▸ **WORK REQUEST**:
Answer these questions from the text on Mercantile's first-quarter 2015 results:
1. What was noninterest income during the first quarter of 2015?
2. What provision for loan losses did Mercantile record during the first quarter of 2015?
3. How many full-time equivalent employees were there as of March 31, 2015?

▸ **PAGE TEXT**:
Noninterest income during the first quarter of 2015 was $3.7 million, up $2.2 million or 145 percent from the prior-year first quarter. Substantially all categories of fee income were higher in the current-year first quarter compared to the respective 2014 period as a result of the merger. Compared to the fourth quarter of 2014, we recorded a similar level of mortgage banking income, while increased debit and credit card fees and income from payroll services mitigated decreased service charges on deposit accounts.

 

Mercantile recorded a negative $0.4 million provision for loan losses during the first quarter of 2015 compared to a negative $1.9 million provision during the respective 2014 period. The negative provisions are the result of several factors, including recoveries of previously charged-off loans, reversals of specific reserves and ongoing loan-rating upgrades as the quality of the loan portfolio continues to improve.

 

Noninterest expense totaled $19.2 million during the first quarter of 2015, up $10.0 million or 109 percent from the prior-year first quarter. The increase in noninterest expense was mainly attributable to higher costs necessary to operate the combined company. An increase in salary and benefit expenses was primarily due to the increase in employees associated with the completion of the merger with Firstbank. As of March 31, 2015, full-time equivalent employees numbered 642, compared to 653 as of December 31, 2014 and 244 as of March 31, 2014.

▸ **SUPPLIED DATA**:
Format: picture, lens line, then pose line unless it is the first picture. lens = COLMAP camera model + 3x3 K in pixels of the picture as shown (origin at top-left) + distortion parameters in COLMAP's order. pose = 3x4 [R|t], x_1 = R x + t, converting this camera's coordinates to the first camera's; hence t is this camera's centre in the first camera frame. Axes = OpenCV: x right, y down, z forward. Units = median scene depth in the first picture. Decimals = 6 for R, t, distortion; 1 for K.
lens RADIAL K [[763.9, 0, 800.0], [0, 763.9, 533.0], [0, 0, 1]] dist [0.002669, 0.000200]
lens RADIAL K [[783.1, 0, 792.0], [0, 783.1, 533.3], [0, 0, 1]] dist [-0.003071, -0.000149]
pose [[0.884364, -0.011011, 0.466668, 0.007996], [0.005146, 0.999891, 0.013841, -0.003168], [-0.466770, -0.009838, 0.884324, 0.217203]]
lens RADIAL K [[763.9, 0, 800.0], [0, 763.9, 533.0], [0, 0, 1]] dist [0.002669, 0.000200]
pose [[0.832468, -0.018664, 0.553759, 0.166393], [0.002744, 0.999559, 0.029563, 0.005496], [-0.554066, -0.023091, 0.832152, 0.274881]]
* * *
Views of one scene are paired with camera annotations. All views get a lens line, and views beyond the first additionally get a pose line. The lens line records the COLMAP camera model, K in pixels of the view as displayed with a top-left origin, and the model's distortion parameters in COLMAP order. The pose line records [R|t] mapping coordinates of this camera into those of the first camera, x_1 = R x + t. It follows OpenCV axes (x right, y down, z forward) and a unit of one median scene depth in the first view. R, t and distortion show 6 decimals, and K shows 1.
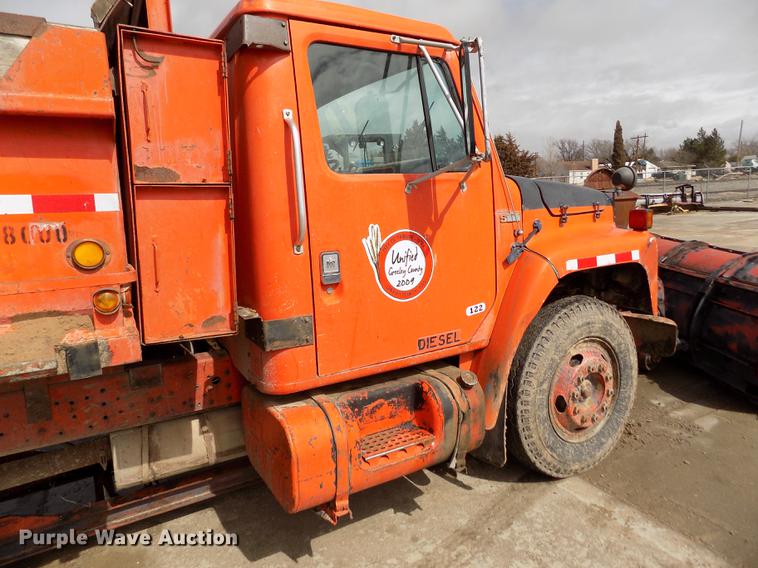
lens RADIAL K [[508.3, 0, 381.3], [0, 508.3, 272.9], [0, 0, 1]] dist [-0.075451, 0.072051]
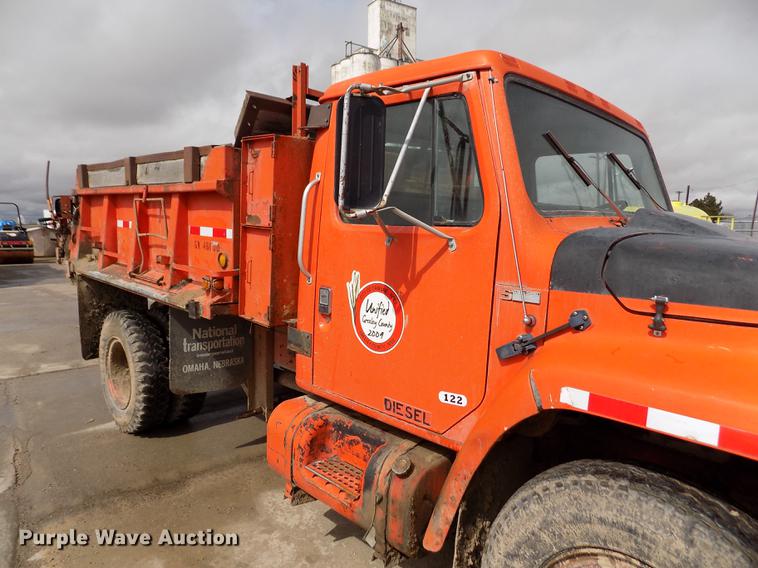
--
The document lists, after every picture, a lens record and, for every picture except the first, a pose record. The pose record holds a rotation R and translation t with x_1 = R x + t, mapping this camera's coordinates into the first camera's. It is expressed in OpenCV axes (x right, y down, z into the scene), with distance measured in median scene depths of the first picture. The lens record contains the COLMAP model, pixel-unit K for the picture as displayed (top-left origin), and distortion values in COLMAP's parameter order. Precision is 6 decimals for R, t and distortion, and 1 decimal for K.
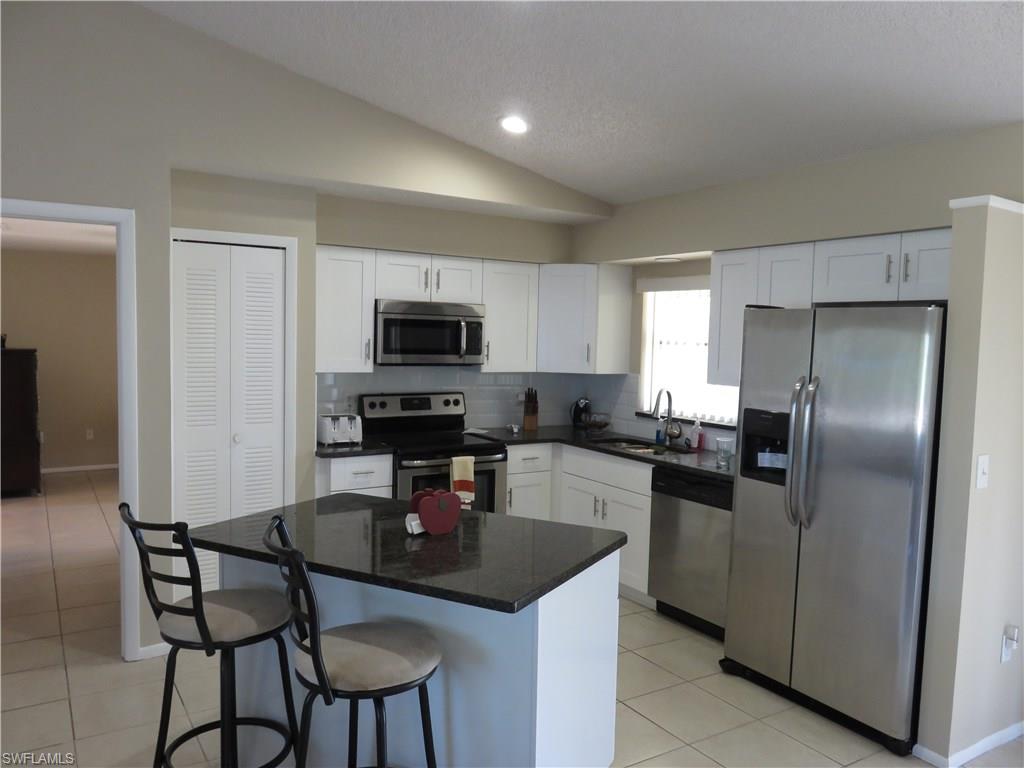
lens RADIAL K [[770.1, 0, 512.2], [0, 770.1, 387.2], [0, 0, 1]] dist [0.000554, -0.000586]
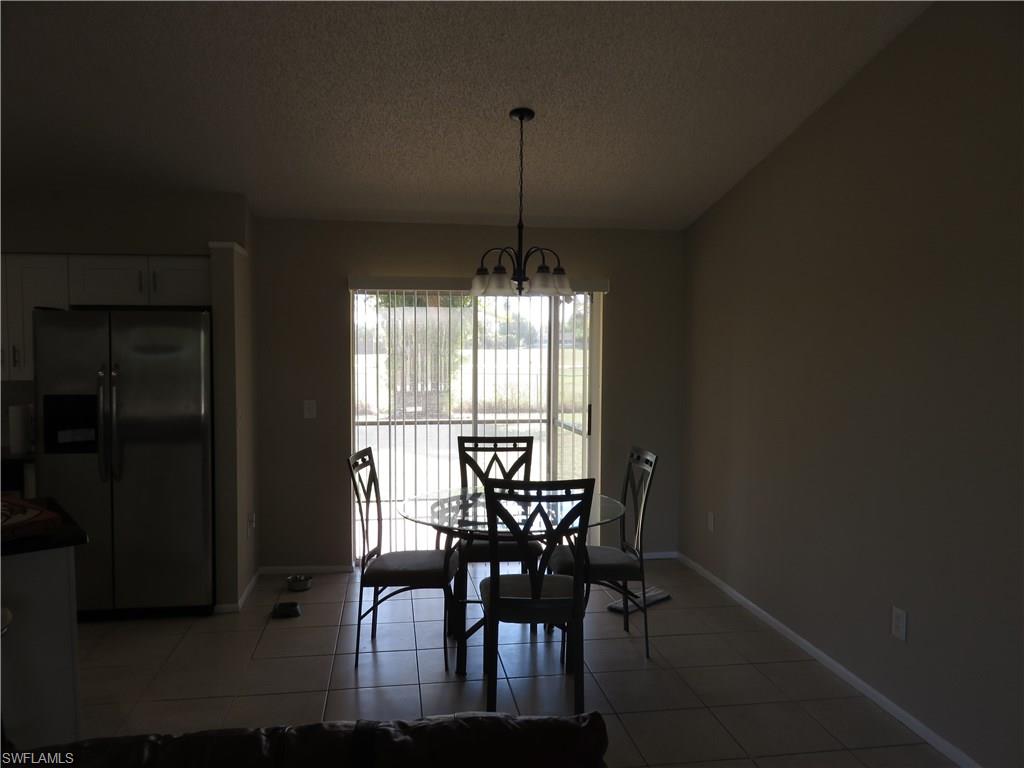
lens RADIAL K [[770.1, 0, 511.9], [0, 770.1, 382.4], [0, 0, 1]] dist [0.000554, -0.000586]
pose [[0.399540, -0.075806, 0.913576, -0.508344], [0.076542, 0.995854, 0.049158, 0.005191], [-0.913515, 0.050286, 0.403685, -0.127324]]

▸ **WRITTEN REPLY**:
1. $3.7 million
2. A negative $0.4 million
3. 642